## Tekstfragment
......

1 En het geschiedde ten zelven tijde, dat Juda van zijn broederen aftoog, en hij keerde in tot een man van Adullam, wiens naam was Hira.

2 En Juda zag aldaar de dochter van een Kanaanietisch man, wiens naam was Sua; en hij nam haar, en ging tot haar in.

3 En zij werd bevrucht, en baarde een zoon, en hij noemde zijn naam Er.

4 Daarna werd zij weder bevrucht, en baarde een zoon, en zij noemde zijn naam Onan.

5 En zij voer nog voort, en baarde een zoon, en noemde zijn naam Sela; doch hij was te Chezib, toen zij hem baarde.

6 Juda nu nam een vrouw voor Er, zijn eerstgeborene, en haar naam was Thamar.

......

(Items uit de dataset)

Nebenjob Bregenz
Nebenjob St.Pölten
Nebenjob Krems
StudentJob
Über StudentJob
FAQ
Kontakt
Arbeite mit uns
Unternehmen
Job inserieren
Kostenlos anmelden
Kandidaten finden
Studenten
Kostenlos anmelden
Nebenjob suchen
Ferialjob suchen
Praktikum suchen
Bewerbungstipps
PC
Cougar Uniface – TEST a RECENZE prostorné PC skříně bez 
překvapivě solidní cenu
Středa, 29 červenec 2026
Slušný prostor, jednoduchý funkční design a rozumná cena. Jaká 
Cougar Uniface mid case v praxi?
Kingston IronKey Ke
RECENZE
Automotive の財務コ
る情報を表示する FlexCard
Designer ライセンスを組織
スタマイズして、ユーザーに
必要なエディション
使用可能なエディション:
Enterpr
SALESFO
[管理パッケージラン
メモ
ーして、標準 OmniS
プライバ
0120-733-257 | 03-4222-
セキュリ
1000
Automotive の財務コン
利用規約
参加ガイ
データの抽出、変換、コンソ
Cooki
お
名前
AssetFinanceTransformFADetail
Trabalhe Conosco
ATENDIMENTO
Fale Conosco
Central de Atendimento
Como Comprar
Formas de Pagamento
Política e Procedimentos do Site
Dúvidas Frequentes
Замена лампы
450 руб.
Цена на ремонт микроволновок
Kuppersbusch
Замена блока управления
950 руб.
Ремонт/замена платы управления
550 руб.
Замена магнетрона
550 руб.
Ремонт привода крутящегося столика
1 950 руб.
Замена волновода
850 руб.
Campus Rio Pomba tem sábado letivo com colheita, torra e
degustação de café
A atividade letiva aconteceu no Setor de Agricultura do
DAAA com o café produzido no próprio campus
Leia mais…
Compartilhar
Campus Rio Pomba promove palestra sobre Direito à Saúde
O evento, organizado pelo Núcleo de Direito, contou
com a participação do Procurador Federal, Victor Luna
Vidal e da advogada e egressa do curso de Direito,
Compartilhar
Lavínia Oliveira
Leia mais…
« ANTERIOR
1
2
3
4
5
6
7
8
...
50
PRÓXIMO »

......

## Opdracht
Welke persoonsnamen komen in het fragment over Juda voor? Noem elke naam één keer, in de volgorde waarin ze voor het eerst verschijnen.

## Ruimte voor antwoord
Juda, Hira, Sua, Er, Onan, Sela, Thamar